Friday, September 25, 2009

Skewed Projections

For years computer monitors have been getting larger and thinner. Screens are dramatically wider now than they are tall, giving a person more real estate to navigate. Extra screen width, for an Adobe Creative Suite user, is great for being able to see a whole lot more of your document space uncluttered by panels and tool bars that you now have room to drag off to one side.  


But what about the aspect ratio? What about respecting the height to width proportion of images and text that you see on the wider screen?


It started for me with those new iMacs a couple of years ago. I taught in a classroom where they had just upgraded to slick 24" iMacs; it was shortly after Apple flattened the whole computer into a slab of monitor that at first made me wonder what happened to the rest of the computer.


The business of graphic design makes clear distinctions between squares and rectangles. A square is a rectangle, but not every rectangle is a square. Same with circles and ovals. When I draw a perfect circle, I expect to see an object looking very round on the screen.  


When every square looks like a rectangle and every circle appears oval, it impedes my ability to bring the pictures inside my head to life in the digital world. Digital projectors, as well as wider computer monitors, also suffer from this proportion distorting phenomena.


Monitor display preferences offer all the choices of aspect ratio an artist could want.
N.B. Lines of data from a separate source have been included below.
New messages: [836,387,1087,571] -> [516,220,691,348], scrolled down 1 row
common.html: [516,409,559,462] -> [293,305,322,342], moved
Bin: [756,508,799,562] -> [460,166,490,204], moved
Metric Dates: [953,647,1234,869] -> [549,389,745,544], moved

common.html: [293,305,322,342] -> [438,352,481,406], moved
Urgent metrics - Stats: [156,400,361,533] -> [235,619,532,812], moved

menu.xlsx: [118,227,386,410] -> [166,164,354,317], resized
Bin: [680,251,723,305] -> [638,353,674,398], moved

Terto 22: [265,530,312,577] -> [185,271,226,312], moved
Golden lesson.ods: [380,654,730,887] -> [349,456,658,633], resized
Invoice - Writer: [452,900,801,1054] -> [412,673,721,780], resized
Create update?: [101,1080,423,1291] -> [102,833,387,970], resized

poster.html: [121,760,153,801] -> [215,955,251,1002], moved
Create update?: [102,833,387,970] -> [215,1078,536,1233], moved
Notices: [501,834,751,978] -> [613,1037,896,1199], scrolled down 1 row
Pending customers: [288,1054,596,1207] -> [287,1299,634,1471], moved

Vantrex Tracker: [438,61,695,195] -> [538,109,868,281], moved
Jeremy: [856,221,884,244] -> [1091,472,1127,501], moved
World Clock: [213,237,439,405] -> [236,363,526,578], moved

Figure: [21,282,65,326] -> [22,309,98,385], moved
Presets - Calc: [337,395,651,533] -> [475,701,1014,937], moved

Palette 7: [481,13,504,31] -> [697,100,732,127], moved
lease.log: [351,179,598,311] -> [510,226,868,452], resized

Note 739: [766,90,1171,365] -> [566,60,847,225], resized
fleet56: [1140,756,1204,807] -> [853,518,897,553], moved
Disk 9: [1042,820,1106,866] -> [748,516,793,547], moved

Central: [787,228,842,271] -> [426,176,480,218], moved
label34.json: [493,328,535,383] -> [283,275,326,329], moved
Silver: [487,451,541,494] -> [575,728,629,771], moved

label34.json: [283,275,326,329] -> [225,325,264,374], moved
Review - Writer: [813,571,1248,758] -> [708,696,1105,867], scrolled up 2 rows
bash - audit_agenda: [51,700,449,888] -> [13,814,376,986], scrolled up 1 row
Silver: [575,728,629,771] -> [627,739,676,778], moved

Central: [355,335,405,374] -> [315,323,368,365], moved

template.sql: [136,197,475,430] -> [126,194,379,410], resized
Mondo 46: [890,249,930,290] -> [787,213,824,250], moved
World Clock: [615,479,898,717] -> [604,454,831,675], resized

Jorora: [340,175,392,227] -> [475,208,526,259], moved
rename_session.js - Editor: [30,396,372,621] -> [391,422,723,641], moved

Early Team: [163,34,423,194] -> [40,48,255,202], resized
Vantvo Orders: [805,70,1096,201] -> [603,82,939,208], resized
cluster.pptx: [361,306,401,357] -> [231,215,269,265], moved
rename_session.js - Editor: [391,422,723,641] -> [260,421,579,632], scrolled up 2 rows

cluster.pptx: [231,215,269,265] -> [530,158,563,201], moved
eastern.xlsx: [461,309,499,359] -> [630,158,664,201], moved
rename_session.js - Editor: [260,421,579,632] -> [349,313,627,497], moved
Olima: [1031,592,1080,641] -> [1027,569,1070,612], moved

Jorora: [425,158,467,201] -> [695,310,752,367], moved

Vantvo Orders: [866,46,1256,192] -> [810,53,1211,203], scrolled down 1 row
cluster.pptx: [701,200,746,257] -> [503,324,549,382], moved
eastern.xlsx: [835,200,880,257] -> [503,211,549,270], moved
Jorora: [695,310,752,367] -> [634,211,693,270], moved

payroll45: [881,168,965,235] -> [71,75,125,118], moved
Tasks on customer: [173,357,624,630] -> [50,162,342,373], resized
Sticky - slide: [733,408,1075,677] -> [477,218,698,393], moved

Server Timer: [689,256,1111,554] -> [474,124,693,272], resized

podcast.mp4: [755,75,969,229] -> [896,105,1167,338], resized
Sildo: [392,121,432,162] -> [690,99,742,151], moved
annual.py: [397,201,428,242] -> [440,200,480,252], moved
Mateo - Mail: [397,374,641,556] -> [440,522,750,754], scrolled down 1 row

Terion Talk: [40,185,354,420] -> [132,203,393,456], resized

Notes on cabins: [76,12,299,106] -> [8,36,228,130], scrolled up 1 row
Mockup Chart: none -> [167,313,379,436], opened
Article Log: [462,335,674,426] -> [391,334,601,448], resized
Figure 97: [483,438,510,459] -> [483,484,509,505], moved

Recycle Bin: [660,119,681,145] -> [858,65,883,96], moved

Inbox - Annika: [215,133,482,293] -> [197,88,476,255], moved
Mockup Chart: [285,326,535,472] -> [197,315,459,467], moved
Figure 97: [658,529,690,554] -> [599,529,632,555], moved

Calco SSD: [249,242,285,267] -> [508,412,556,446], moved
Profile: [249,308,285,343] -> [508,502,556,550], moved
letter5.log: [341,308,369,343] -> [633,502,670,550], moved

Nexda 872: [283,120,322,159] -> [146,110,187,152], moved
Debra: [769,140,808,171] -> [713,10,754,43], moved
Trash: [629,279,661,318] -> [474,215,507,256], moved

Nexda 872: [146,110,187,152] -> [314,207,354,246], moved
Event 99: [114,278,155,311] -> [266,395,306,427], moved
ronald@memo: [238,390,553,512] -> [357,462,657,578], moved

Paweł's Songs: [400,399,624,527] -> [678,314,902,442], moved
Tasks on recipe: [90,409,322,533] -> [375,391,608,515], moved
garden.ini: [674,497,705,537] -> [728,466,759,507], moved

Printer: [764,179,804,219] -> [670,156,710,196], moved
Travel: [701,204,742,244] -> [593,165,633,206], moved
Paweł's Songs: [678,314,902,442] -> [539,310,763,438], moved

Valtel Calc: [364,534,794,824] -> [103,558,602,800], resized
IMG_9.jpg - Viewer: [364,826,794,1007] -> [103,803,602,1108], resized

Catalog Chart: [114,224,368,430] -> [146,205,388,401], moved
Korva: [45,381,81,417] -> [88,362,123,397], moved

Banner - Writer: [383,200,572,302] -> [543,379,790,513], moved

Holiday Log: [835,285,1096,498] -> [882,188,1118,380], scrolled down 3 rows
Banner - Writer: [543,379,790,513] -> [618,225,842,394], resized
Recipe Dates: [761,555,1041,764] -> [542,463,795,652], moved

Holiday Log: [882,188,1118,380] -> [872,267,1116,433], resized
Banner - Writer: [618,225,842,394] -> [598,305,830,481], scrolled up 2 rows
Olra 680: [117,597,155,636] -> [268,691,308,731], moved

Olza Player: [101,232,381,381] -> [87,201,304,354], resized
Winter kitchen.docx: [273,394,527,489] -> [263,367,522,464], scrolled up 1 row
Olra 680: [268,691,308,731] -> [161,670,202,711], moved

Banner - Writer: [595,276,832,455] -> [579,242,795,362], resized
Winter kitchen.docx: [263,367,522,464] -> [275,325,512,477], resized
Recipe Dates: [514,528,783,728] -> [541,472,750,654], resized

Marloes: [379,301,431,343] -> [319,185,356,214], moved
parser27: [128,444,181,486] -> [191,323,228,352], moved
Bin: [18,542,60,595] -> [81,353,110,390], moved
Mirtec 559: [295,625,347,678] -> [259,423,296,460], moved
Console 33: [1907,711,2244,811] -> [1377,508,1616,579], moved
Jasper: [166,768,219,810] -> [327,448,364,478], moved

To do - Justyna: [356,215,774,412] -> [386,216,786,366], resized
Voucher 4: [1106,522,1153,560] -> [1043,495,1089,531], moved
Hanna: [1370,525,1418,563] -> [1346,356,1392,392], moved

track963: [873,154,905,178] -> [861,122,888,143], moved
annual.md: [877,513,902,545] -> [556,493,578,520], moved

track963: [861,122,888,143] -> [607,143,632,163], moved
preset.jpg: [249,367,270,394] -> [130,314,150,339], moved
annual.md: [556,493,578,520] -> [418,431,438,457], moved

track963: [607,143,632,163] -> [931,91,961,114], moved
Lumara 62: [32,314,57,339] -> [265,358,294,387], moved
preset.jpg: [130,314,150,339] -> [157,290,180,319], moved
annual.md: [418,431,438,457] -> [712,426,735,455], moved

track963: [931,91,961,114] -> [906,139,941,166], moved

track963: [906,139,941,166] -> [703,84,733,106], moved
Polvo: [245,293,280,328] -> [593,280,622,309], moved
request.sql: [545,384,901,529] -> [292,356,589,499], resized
One can select an older, squarer standard that brings everything back into proportion, but defeats the purpose of having the wider monitor at all, that extra real estate on either side now left unused.


So what's to be done? 


I call for computer companies and digital projector manufacturers to produce monitors in a taller format while still providing ample screen real estate, and to offer a wider range of projection modes that respect proportion, not only for artists, but for anyone who gives a whit about image integrity.


After all, if we can make a choice, should we not make the one that yields the most beauty?